Count up the lines below that include the string "private" and report the number by itself.

------ MATERIAL SHOWN

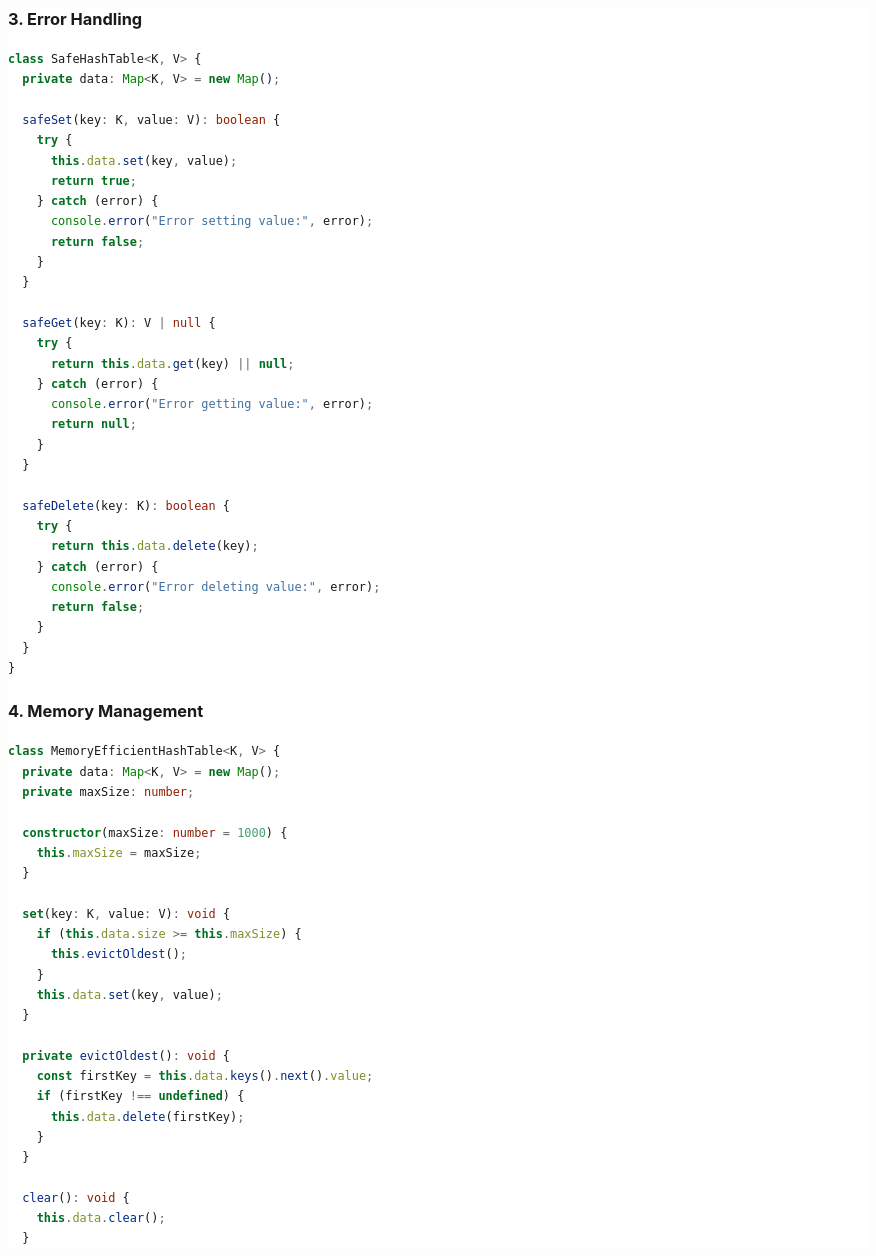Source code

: ### 3. Error Handling

```typescript
class SafeHashTable<K, V> {
  private data: Map<K, V> = new Map();

  safeSet(key: K, value: V): boolean {
    try {
      this.data.set(key, value);
      return true;
    } catch (error) {
      console.error("Error setting value:", error);
      return false;
    }
  }

  safeGet(key: K): V | null {
    try {
      return this.data.get(key) || null;
    } catch (error) {
      console.error("Error getting value:", error);
      return null;
    }
  }

  safeDelete(key: K): boolean {
    try {
      return this.data.delete(key);
    } catch (error) {
      console.error("Error deleting value:", error);
      return false;
    }
  }
}
```

### 4. Memory Management

```typescript
class MemoryEfficientHashTable<K, V> {
  private data: Map<K, V> = new Map();
  private maxSize: number;

  constructor(maxSize: number = 1000) {
    this.maxSize = maxSize;
  }

  set(key: K, value: V): void {
    if (this.data.size >= this.maxSize) {
      this.evictOldest();
    }
    this.data.set(key, value);
  }

  private evictOldest(): void {
    const firstKey = this.data.keys().next().value;
    if (firstKey !== undefined) {
      this.data.delete(firstKey);
    }
  }

  clear(): void {
    this.data.clear();
  }
```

------------

ANSWER TO THIS PROBLEM ▸ 4